● **GOAL OF THE EXERCISE**: Reproduce the listing below exactly, beginning with its first line and ending with the line that holds "left wrist: (488, 41)"; pictures are not part of the copy.

● **PROVIDED MATERIAL**:
================

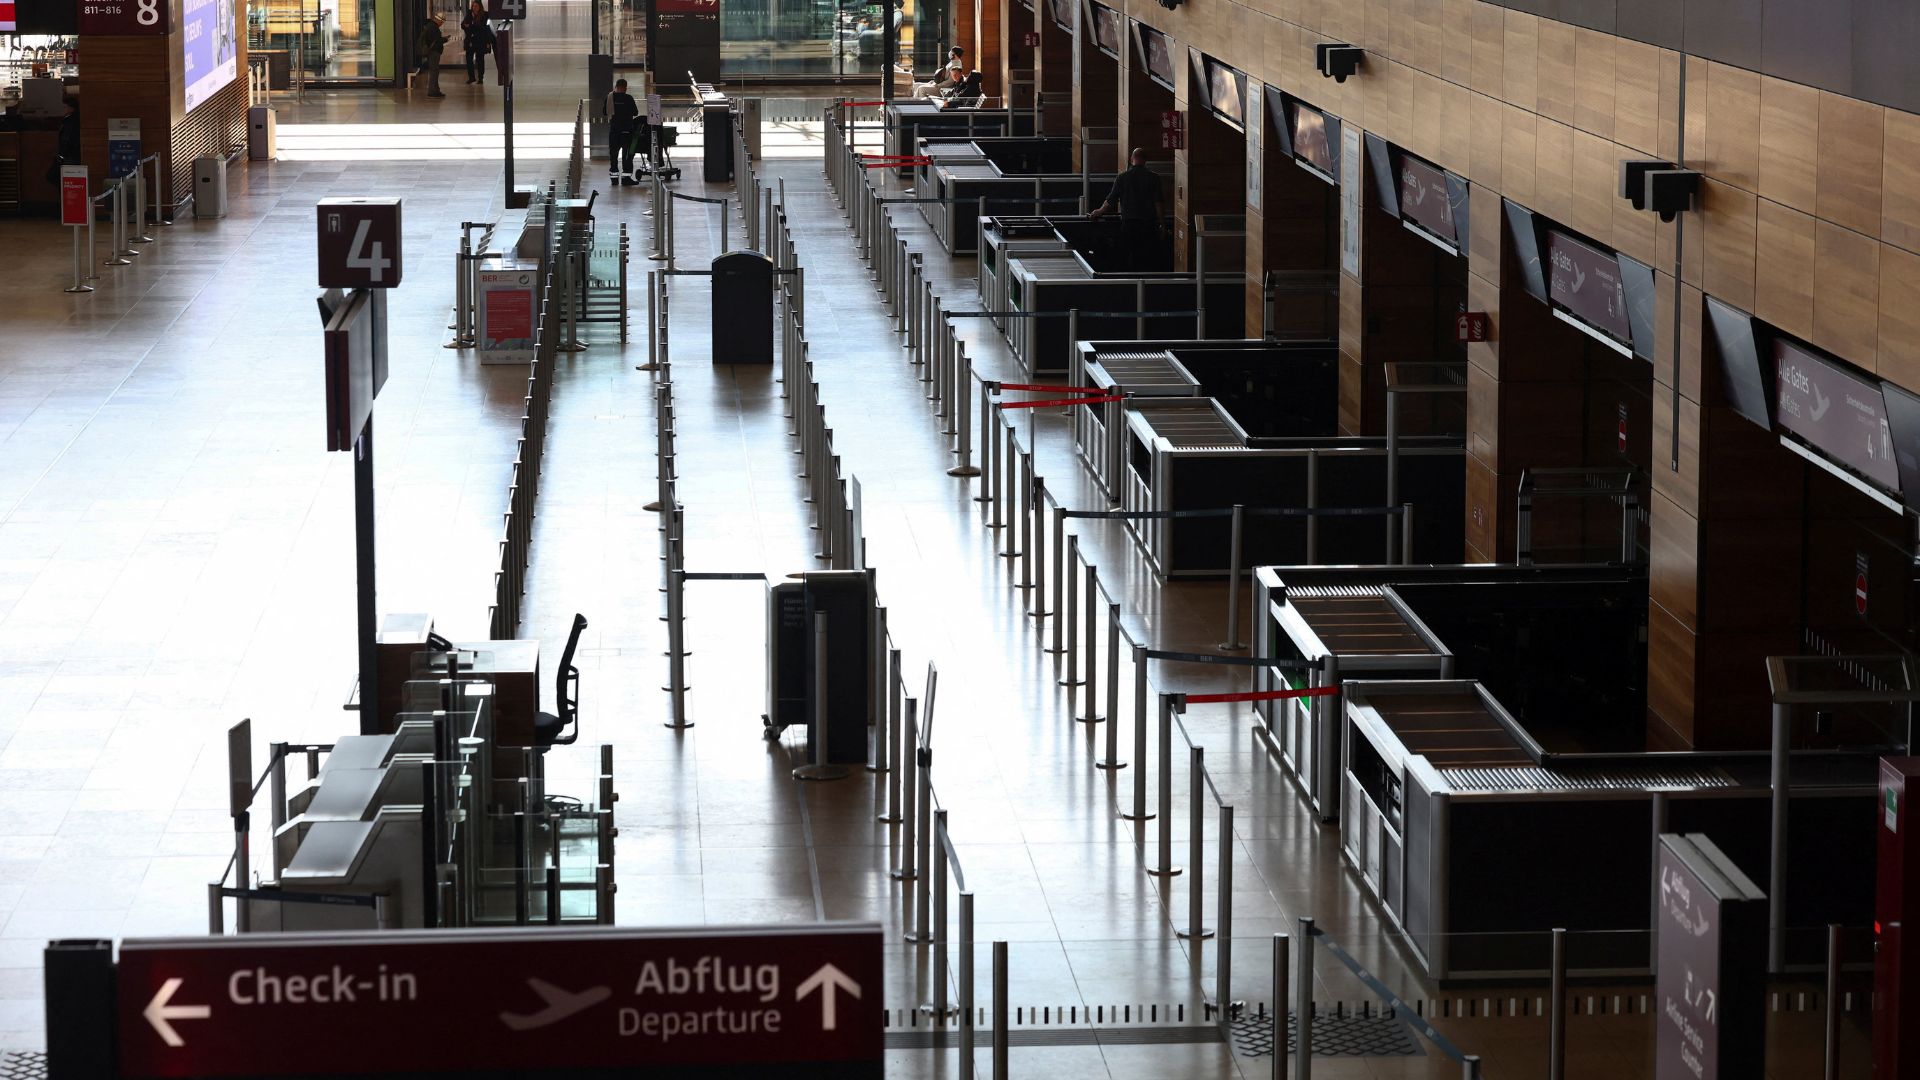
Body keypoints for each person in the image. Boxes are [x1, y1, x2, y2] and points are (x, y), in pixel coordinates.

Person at [1088, 147, 1162, 270]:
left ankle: (1130, 281)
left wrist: (1099, 211)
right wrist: (1162, 224)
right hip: (1148, 224)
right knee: (1146, 256)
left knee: (1128, 254)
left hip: (1129, 224)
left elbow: (1111, 201)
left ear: (1131, 159)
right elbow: (1158, 203)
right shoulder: (1154, 178)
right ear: (1145, 161)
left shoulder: (1122, 178)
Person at [607, 78, 642, 184]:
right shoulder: (628, 98)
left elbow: (605, 111)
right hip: (626, 131)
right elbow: (635, 112)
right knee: (627, 156)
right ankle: (626, 179)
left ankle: (614, 179)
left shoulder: (610, 98)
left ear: (616, 87)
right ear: (625, 87)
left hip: (614, 131)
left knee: (613, 155)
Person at [415, 13, 450, 98]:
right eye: (442, 22)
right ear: (439, 20)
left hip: (432, 52)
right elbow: (436, 41)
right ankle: (432, 91)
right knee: (434, 72)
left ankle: (436, 90)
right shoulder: (433, 28)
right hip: (433, 53)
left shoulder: (430, 26)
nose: (442, 24)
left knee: (435, 71)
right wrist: (445, 39)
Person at [461, 1, 495, 85]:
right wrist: (467, 25)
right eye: (473, 6)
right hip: (470, 41)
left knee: (480, 60)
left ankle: (480, 78)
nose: (474, 8)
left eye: (476, 6)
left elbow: (485, 28)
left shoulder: (484, 15)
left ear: (480, 7)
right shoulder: (469, 15)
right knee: (469, 60)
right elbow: (463, 25)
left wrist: (488, 41)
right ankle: (471, 77)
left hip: (480, 41)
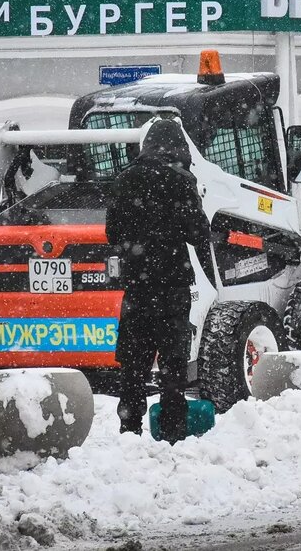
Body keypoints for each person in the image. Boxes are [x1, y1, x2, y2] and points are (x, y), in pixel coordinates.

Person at [105, 118, 214, 443]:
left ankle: (130, 429)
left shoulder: (126, 179)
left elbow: (113, 232)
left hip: (137, 286)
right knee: (173, 364)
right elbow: (199, 234)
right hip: (172, 286)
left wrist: (139, 240)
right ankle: (172, 431)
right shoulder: (181, 180)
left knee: (133, 363)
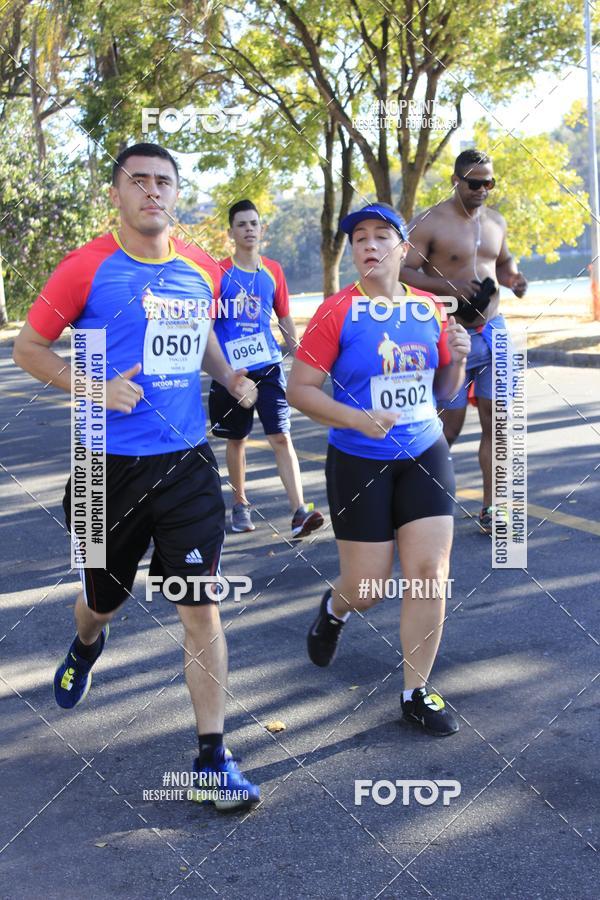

================

● **RESULT**:
Body keypoints for each person in the image. Boxes are [x1, y1, x2, y2] and points are (x, y), in pixel coordinates.

Person at [1088, 147, 1162, 270]:
left ankle: (1130, 281)
left wrist: (1099, 211)
right wrist: (1162, 224)
right hip: (1148, 224)
right knee: (1146, 256)
left knee: (1128, 254)
left hip: (1129, 224)
left elbow: (1111, 201)
left ear: (1131, 159)
right elbow: (1158, 203)
right shoulder: (1154, 178)
right ear: (1145, 161)
left shoulder: (1122, 178)
Person at [607, 78, 642, 184]:
right shoulder: (628, 98)
left elbow: (605, 111)
right hip: (626, 131)
right elbow: (635, 112)
right knee: (627, 156)
right ankle: (626, 179)
left ankle: (614, 179)
left shoulder: (610, 98)
left ear: (616, 87)
right ear: (625, 87)
left hip: (614, 131)
left knee: (613, 155)
Person at [415, 13, 450, 98]:
right eye: (442, 22)
right ear: (439, 20)
left hip: (432, 52)
right elbow: (436, 41)
right ankle: (432, 91)
right knee: (434, 72)
left ankle: (436, 90)
right shoulder: (433, 28)
right hip: (433, 53)
left shoulder: (430, 26)
nose: (442, 24)
left knee: (435, 71)
right wrist: (445, 39)
Person at [461, 1, 495, 85]:
right wrist: (467, 25)
right eye: (473, 6)
right hip: (470, 41)
left knee: (480, 60)
left ankle: (480, 78)
nose: (474, 8)
left eye: (476, 6)
left elbow: (485, 28)
left shoulder: (484, 15)
left ear: (480, 7)
right shoulder: (469, 15)
right knee: (469, 60)
right elbow: (463, 25)
left wrist: (488, 41)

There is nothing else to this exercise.